Southern Asia Seminar: How to Read (At the Bottom of the Sea, For Example): On Reading Candrakīrti’s In Lucid Words (Prasannapadā) with Bibhuti S. Yadav

September 30, 2021 - 5:00 pm

Virtual Event

Sonam Kachru, Assistant Professor, Department of Religious Studies, University of Virginia 

The tragically short-lived philosopher and theologian Bibhuti S. Yadav (1943-1999) often returned to the Buddhist Candrakīrti’s In Lucid Words (circa 7th century C.E.), a commentary on Nāgārjuna’s Verses on the Middle Way (circa 2ndcentury C.E.).
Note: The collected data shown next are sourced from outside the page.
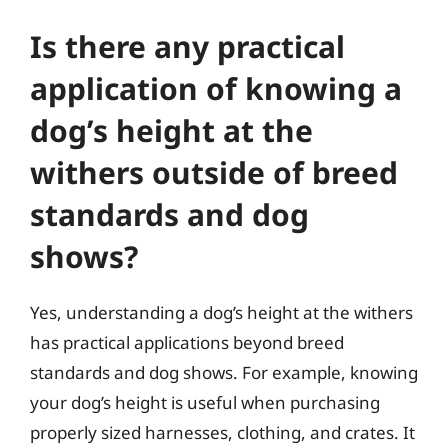
Is there any practical
application of knowing a
dog’s height at the
withers outside of breed
standards and dog
shows?
Yes, understanding a dog’s height at the withers
has practical applications beyond breed
standards and dog shows. For example, knowing
your dog’s height is useful when purchasing
properly sized harnesses, clothing, and crates. It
Speaking of the powerful metapoetic images with which Candrakīrti begins, Yadav liked to observe that “The world is an ocean; its truth is contained in the words of Tathāgata, and it is in the ocean that the words dwell. Chandrakīrti [sic] embellishes the metaphor in a recollective mood. Nāgārjuna descended in the ocean, meditated at the bottom of sea, traced the Prajñāpāramitā texts and brought them back to the world.” For Yadav, to read with Candrakīrti is to retrace such a journey—working one’s way “into the text, perform[ing] meditation at its heart, conceiv[ing] [one’s] own text while there and then return[ing] to the world to put it all in words.” Candrakīrti’s metapoetic orientation to reading philosophical texts, on this view, entails a therapeutic model of philosophy: through reading, we are invited to experience how “ontology formalizes a world that the ego conceives in its own image.” For Yadav’s Candrakīrti, neither the space of reasons nor texts ever spin entirely free of psychological considerations: “Epistemology,” Yadav once put it, “is covert egology.” “Desire,” he wrote elsewhere, “edits itself into the language of truth claims.” Do we have reason to learn to read at the bottom of the sea, as it were? In this talk I revisit this characterization of Candrakīrti. I resist the charge that this provocative model of reading, writing and philosophical critique is obviously anachronistic using two examples I find in Candrakīrti’s work: one involves a psychologically sophisticated genealogy of philosophically held moral commitments aiming at their revaluation; the second involves what I shall call critique in service of acknowledging the orienting role of affect in the life of the mind. I conclude with a consideration of the interplay of felicities of affect, thought and style in Candrakīrti’s prose intimated by the title of his work, and the role of love (or, social hope, as Yadav inteprets him) in his concluding remarks.